» **EXERCISE MATERIAL**:

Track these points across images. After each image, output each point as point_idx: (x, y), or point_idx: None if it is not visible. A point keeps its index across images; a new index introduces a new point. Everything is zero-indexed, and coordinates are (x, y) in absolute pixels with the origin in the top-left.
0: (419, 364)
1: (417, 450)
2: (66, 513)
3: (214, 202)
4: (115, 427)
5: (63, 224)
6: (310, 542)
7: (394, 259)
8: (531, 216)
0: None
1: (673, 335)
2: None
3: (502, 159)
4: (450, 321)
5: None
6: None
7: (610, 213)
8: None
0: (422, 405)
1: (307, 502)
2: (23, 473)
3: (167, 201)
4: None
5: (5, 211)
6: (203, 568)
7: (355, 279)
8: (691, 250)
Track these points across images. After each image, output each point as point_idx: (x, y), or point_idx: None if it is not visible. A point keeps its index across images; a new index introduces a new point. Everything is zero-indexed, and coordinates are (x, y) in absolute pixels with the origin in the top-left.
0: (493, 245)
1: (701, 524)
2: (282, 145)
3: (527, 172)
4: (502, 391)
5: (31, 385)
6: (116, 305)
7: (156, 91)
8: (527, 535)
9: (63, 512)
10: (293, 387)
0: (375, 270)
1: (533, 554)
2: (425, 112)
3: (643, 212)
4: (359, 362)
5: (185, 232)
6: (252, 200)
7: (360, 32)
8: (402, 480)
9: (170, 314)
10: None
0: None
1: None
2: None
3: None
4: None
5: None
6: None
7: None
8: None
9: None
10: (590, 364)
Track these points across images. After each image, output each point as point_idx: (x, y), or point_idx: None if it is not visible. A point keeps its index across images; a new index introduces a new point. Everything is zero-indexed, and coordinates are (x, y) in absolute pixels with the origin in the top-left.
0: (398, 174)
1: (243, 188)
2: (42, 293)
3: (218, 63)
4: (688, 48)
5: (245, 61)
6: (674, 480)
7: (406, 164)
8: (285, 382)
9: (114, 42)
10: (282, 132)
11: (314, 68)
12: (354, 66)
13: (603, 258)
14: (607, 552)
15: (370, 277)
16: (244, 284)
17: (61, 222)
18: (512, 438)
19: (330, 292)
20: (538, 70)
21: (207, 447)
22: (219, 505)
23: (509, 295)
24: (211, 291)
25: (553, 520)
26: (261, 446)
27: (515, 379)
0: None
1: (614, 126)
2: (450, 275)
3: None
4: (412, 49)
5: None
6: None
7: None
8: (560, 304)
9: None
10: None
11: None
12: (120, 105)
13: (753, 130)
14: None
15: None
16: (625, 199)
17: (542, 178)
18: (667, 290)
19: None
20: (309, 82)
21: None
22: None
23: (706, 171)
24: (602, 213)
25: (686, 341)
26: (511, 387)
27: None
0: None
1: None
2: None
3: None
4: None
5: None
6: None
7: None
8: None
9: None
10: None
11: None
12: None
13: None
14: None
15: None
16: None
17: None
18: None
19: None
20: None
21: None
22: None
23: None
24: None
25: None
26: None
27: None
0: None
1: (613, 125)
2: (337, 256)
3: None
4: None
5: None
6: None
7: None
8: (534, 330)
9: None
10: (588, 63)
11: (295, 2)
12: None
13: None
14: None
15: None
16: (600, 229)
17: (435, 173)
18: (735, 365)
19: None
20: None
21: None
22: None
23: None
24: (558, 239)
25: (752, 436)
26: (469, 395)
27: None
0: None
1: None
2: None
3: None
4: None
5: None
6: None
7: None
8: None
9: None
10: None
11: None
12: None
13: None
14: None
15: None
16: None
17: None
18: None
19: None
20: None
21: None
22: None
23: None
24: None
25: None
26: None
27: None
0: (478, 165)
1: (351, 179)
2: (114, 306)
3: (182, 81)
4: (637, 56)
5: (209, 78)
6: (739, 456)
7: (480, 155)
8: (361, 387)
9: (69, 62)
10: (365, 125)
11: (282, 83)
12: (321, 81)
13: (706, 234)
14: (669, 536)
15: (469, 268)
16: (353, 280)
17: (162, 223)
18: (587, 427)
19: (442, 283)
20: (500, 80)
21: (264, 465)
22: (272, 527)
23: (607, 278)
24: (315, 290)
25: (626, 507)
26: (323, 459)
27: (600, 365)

» **SET PROBLEM**: Reproduce all of the records above verbatim, from the first line through the last.

» **THE ANSWER**:
Track these points across images. After each image, output each point as point_idx: (x, y), or point_idx: None if it is not visible. A point keeps its index across images; a new index introduces a new point. Everything is zero-indexed, and coordinates are (x, y) in absolute pixels with the origin in the top-left.
0: (419, 364)
1: (417, 450)
2: (66, 513)
3: (214, 202)
4: (115, 427)
5: (63, 224)
6: (310, 542)
7: (394, 259)
8: (531, 216)
0: None
1: (673, 335)
2: None
3: (502, 159)
4: (450, 321)
5: None
6: None
7: (610, 213)
8: None
0: (422, 405)
1: (307, 502)
2: (23, 473)
3: (167, 201)
4: None
5: (5, 211)
6: (203, 568)
7: (355, 279)
8: (691, 250)
Track these points across images. After each image, output each point as point_idx: (x, y), or point_idx: None if it is not visible. A point keeps its index across images; a new index introduces a new point. Everything is zero-indexed, and coordinates are (x, y) in absolute pixels with the origin in the top-left.
0: (493, 245)
1: (701, 524)
2: (282, 145)
3: (527, 172)
4: (502, 391)
5: (31, 385)
6: (116, 305)
7: (156, 91)
8: (527, 535)
9: (63, 512)
10: (293, 387)
0: (375, 270)
1: (533, 554)
2: (425, 112)
3: (643, 212)
4: (359, 362)
5: (185, 232)
6: (252, 200)
7: (360, 32)
8: (402, 480)
9: (170, 314)
10: None
0: None
1: None
2: None
3: None
4: None
5: None
6: None
7: None
8: None
9: None
10: (590, 364)
Track these points across images. After each image, output each point as point_idx: (x, y), or point_idx: None if it is not visible. A point keeps its index across images; a new index introduces a new point. Everything is zero-indexed, and coordinates are (x, y) in absolute pixels with the origin in the top-left.
0: (398, 174)
1: (243, 188)
2: (42, 293)
3: (218, 63)
4: (688, 48)
5: (245, 61)
6: (674, 480)
7: (406, 164)
8: (285, 382)
9: (114, 42)
10: (282, 132)
11: (314, 68)
12: (354, 66)
13: (603, 258)
14: (607, 552)
15: (370, 277)
16: (244, 284)
17: (61, 222)
18: (512, 438)
19: (330, 292)
20: (538, 70)
21: (207, 447)
22: (219, 505)
23: (509, 295)
24: (211, 291)
25: (553, 520)
26: (261, 446)
27: (515, 379)
0: None
1: (614, 126)
2: (450, 275)
3: None
4: (412, 49)
5: None
6: None
7: None
8: (560, 304)
9: None
10: None
11: None
12: (120, 105)
13: (753, 130)
14: None
15: None
16: (625, 199)
17: (542, 178)
18: (667, 290)
19: None
20: (309, 82)
21: None
22: None
23: (706, 171)
24: (602, 213)
25: (686, 341)
26: (511, 387)
27: None
0: None
1: None
2: None
3: None
4: None
5: None
6: None
7: None
8: None
9: None
10: None
11: None
12: None
13: None
14: None
15: None
16: None
17: None
18: None
19: None
20: None
21: None
22: None
23: None
24: None
25: None
26: None
27: None
0: None
1: (613, 125)
2: (337, 256)
3: None
4: None
5: None
6: None
7: None
8: (534, 330)
9: None
10: (588, 63)
11: (295, 2)
12: None
13: None
14: None
15: None
16: (600, 229)
17: (435, 173)
18: (735, 365)
19: None
20: None
21: None
22: None
23: None
24: (558, 239)
25: (752, 436)
26: (469, 395)
27: None
0: None
1: None
2: None
3: None
4: None
5: None
6: None
7: None
8: None
9: None
10: None
11: None
12: None
13: None
14: None
15: None
16: None
17: None
18: None
19: None
20: None
21: None
22: None
23: None
24: None
25: None
26: None
27: None
0: (478, 165)
1: (351, 179)
2: (114, 306)
3: (182, 81)
4: (637, 56)
5: (209, 78)
6: (739, 456)
7: (480, 155)
8: (361, 387)
9: (69, 62)
10: (365, 125)
11: (282, 83)
12: (321, 81)
13: (706, 234)
14: (669, 536)
15: (469, 268)
16: (353, 280)
17: (162, 223)
18: (587, 427)
19: (442, 283)
20: (500, 80)
21: (264, 465)
22: (272, 527)
23: (607, 278)
24: (315, 290)
25: (626, 507)
26: (323, 459)
27: (600, 365)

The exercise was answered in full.